Nov. 6, 2017—Youth tackle football is taking a hit. New research shows that kids who play before age 12 are at higher risk for cognitive impairment and mood problems later on.

The study involved 214 former American football players with an average age of 51. Some only played through high school, while others played through college or professionally.

The researchers set out to find how playing football at a younger age affected players' brain health. To do this, they had the subjects take four tests:

  • A 20-minute phone call where researchers tested subjects' language and reasoning skills.
  • A 75-item online survey that measured subjects' executive function behaviors, such as problem solving, planning and organization.
  • A 20-item online checklist where subjects rated themselves on symptoms of depression.
  • An 18-item online checklist where subjects rated themselves on symptoms of apathy.

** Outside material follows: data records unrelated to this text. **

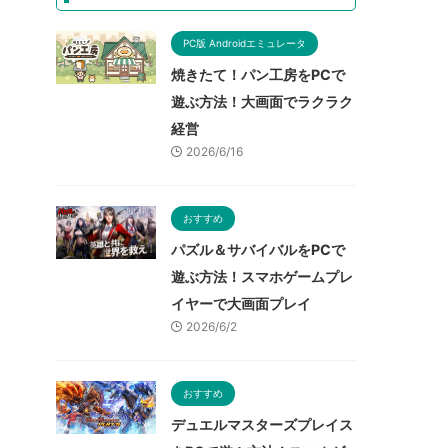
PC版 Androidエミュレータ
焼きたて！パン工房をPCで
遊ぶ方法！大画面でラクラク
経営
2026/6/16
おすすめ
パズル＆サバイバルをPCで
遊ぶ方法！スマホゲームプレ
イヤーで大画面プレイ
2026/6/2
おすすめ
デュエルマスターズプレイス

The researchers compared the test results of subjects who started playing tackle football before age 12 to those who didn't play until after age 12. What they found:

  • Those who participated in football before age 12 were more than twice as likely to have problems with executive function, apathy and regulating their behavior.
  • They were also more than 3 times more likely to suffer from depression.
  • The younger the players started, the more likely they were to have mood and behavior problems as adults.

These risks occurred no matter how many years the subjects played tackle football or how many concussions they had.

Young brains on football

This isn't the first study to suggest that starting tackle football before age 12 could have a negative impact on brain function. Experts know that age 9 to 12 is a peak growth period for neurological development in the male brain.

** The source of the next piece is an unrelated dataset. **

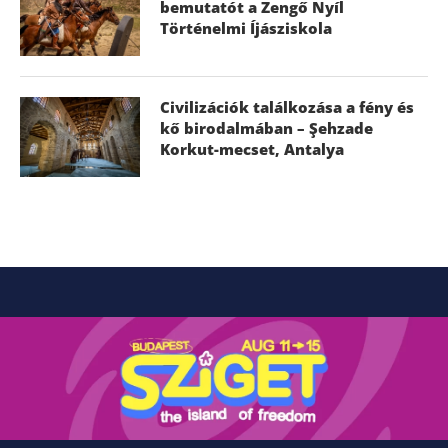
bemutatót a Zengő Nyíl
Történelmi Íjásziskola
Civilizációk találkozása a fény és
kő birodalmában – Şehzade
Korkut-mecset, Antalya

Estimates show that the average youth football player has around 250 head impacts per season. Being subjected to those repeated hits could have a harmful effect long-term, the researchers said.

The study didn't look at chronic traumatic encephalopathy (CTE), a brain disease caused by repeated head injuries. CTE can only be diagnosed after death. But this study does suggest that kids can suffer from some brain damage when they begin playing tackle football early in life.

The findings were published in the journal Translational Psychiatry.

Keeping kid players safe

Should you let your child play tackle football? Experts recommend weighing the health risks with the benefits. If playing seems like the right option, make sure your athlete does it safely. Here's what the American Academy of Pediatrics (AAP) suggests:

  • Players should learn the right way to apply and absorb tackles.
  • Coaches and referees should enforce rules of proper tackling. That includes a no-tolerance policy for head-first hits.
  • A skilled athletic trainer should be on the sidelines for games and practices. This can help lower the number of injuries.

The AAP also recommends expanding non-tackling football leagues. If there's one in your area, consider encouraging your child to give it a try.